▸ **GIVEN PASSAGE**:
....

Wireless & Radio Testing

WPA2 and WPA3 personal and enterprise testing, rogue access point simulation, evil-twin attacks, client deauthentication and downgrade, PMKID and 4-way handshake capture, RADIUS server MitM, and Bluetooth perimeter analysis where in scope.

Week 4

Reporting & Retest

Technical report with chained attack narratives, executive summary for leadership and regulator, NESA and ISR v2 control mapping, prioritized remediation, and scheduled retest of critical and high findings.

Deliverables

External perimeter findings report with CVSS v3.1 scoring
Internal network and Active Directory exploitation narrative
Wireless testing report with captured handshakes and decryption attempt results (where ethical)
Full network diagram annotated with attack paths
UAE regulator mapping (NESA Information Assurance, TDRA ISR v2) as applicable
Retest cycle for critical and high findings (one round included)

Before & After

MetricBeforeAfter
Testing DepthAutomated Nessus scan + CVE inventoryManual exploitation, chained attack demonstration, AD domain-compromise PoC
Segmentation ValidationTrust vendor documentationIndependently verified with packet-level proof
Wireless CoverageNone or simple SSID scanWPA2/WPA3 cryptographic testing, RADIUS testing, rogue AP and evil-twin simulation

Tools We Use

Nmap / Masscan Impacket / CrackMapExec Responder / ntlmrelayx BloodHound / SharpHound Aircrack-ng / hcxdumptool / hashcat Bettercap / Evilginx2

Frequently Asked Questions

What is the difference between internal and external network testing?

External testing is performed from outside your network as an attacker would - targeting internet-facing services, VPN endpoints, web applications, and exposed infrastructure. Internal testing assumes initial compromise (or starts from a provided internal position) and tests what an attacker can do once inside - lateral movement, privilege escalation, data access, domain compromise. Comprehensive network testing covers both; many UAE regulators require both for CII and regulated-sector entities.

....

(Quiz items based on charts)

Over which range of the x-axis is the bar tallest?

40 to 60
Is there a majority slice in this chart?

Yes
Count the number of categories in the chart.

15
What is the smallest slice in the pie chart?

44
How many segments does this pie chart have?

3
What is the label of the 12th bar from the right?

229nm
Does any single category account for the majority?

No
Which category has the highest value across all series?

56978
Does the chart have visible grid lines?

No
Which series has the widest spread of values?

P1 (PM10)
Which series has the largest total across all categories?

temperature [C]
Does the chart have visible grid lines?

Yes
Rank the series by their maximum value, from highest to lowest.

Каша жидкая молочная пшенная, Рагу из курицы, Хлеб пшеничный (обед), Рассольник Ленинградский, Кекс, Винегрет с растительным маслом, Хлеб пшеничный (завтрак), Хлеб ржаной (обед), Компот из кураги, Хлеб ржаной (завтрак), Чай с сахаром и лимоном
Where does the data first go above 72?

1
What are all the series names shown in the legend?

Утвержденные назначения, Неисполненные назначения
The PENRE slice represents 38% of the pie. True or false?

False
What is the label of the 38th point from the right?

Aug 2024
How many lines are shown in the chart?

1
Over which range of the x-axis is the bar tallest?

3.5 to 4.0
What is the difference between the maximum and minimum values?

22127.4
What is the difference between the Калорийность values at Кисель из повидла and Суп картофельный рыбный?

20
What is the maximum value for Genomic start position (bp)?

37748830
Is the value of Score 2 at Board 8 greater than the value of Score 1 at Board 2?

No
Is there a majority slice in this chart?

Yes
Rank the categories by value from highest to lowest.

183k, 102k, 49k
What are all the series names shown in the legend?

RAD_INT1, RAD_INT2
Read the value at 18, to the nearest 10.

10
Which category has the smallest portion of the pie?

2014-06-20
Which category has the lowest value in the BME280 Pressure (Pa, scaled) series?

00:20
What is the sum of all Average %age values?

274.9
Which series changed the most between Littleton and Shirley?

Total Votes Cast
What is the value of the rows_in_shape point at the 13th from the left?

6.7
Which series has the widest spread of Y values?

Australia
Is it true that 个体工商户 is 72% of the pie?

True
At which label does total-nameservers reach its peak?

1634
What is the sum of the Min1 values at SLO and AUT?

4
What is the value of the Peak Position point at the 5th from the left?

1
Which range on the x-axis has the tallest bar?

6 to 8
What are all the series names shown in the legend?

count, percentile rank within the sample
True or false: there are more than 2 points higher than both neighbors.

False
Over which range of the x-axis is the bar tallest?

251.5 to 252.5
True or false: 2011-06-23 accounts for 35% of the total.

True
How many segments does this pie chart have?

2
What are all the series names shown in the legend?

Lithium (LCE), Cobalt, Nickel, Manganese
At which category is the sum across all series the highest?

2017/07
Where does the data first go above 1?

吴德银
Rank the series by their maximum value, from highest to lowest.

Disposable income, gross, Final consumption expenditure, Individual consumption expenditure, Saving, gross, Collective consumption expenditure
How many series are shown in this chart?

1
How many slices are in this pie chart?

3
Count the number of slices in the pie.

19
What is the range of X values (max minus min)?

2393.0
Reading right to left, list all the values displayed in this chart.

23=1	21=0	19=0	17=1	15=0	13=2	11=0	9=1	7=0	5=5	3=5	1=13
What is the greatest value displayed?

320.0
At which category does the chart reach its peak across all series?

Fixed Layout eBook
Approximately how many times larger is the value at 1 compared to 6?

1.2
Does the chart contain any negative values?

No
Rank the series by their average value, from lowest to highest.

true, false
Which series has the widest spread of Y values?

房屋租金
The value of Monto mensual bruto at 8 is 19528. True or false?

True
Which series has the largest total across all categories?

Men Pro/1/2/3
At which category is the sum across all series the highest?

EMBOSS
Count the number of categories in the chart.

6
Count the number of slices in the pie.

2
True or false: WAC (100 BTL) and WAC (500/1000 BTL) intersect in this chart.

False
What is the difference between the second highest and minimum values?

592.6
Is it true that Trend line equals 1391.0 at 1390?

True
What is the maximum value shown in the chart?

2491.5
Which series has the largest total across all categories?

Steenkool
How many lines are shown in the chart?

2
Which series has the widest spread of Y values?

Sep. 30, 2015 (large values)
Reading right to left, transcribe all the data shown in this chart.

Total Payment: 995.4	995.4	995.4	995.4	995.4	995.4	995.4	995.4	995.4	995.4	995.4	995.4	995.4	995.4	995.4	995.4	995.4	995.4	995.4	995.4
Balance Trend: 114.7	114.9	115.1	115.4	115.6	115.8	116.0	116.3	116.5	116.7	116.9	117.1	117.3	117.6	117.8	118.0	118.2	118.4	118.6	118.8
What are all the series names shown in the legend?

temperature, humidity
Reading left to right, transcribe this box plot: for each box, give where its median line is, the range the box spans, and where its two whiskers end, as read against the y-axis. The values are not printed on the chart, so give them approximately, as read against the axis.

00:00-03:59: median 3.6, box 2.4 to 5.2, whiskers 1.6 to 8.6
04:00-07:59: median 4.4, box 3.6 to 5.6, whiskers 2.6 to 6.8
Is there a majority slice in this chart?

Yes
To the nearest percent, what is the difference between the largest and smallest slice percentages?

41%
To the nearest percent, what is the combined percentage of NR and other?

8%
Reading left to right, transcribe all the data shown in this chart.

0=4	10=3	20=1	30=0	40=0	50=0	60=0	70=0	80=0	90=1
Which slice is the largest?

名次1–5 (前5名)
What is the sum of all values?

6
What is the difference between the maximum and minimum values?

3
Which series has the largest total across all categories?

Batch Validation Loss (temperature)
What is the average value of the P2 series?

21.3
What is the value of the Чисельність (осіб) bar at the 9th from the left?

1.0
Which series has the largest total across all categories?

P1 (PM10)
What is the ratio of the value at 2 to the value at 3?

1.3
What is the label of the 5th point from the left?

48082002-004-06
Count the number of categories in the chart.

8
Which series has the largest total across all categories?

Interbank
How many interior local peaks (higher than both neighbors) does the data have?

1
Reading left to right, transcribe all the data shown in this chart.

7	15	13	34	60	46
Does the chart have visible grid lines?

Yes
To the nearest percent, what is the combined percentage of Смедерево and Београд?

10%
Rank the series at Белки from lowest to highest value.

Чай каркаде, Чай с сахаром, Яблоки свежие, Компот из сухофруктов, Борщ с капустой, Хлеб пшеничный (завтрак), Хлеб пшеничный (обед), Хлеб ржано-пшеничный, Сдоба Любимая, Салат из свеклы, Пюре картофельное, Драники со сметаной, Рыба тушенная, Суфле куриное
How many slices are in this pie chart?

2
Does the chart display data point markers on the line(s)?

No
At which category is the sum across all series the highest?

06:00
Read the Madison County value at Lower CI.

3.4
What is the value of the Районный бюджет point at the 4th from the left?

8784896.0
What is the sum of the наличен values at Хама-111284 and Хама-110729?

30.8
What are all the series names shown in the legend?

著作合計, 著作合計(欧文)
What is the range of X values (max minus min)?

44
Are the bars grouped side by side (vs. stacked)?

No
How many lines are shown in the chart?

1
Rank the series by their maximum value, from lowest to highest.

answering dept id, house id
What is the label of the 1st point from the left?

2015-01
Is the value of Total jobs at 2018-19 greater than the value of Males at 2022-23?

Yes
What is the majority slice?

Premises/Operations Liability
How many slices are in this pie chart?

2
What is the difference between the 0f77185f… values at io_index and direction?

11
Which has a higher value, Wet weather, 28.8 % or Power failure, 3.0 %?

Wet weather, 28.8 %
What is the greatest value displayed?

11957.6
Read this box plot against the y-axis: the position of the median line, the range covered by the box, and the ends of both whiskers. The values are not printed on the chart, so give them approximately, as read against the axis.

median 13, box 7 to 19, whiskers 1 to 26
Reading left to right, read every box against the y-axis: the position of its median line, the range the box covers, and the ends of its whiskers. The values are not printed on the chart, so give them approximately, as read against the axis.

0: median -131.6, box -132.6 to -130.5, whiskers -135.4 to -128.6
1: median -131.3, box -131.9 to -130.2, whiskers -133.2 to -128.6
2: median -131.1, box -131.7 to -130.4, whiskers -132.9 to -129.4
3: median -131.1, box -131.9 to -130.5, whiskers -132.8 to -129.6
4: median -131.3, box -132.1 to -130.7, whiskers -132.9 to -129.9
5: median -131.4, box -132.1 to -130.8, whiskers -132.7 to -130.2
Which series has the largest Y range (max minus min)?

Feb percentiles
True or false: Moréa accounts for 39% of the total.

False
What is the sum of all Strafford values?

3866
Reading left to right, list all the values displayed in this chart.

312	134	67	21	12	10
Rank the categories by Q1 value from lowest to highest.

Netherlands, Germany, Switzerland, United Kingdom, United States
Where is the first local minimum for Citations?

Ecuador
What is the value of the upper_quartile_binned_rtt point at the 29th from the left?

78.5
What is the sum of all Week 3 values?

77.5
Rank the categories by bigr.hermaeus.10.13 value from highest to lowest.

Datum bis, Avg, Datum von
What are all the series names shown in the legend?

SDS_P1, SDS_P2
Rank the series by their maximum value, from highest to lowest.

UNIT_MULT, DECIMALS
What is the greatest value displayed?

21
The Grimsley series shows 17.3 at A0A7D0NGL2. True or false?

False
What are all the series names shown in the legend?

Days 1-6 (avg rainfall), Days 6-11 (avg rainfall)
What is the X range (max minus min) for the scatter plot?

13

....

▸ **THE PROBLEM**:
Retype the part of the network testing page that begins with the words "Tools We Use" and ends with "and regulated-sector entities.". You won't need the records for this.

▸ **ANSWER SPACE**:
Tools We Use

Nmap / Masscan Impacket / CrackMapExec Responder / ntlmrelayx BloodHound / SharpHound Aircrack-ng / hcxdumptool / hashcat Bettercap / Evilginx2

Frequently Asked Questions

What is the difference between internal and external network testing?

External testing is performed from outside your network as an attacker would - targeting internet-facing services, VPN endpoints, web applications, and exposed infrastructure. Internal testing assumes initial compromise (or starts from a provided internal position) and tests what an attacker can do once inside - lateral movement, privilege escalation, data access, domain compromise. Comprehensive network testing covers both; many UAE regulators require both for CII and regulated-sector entities.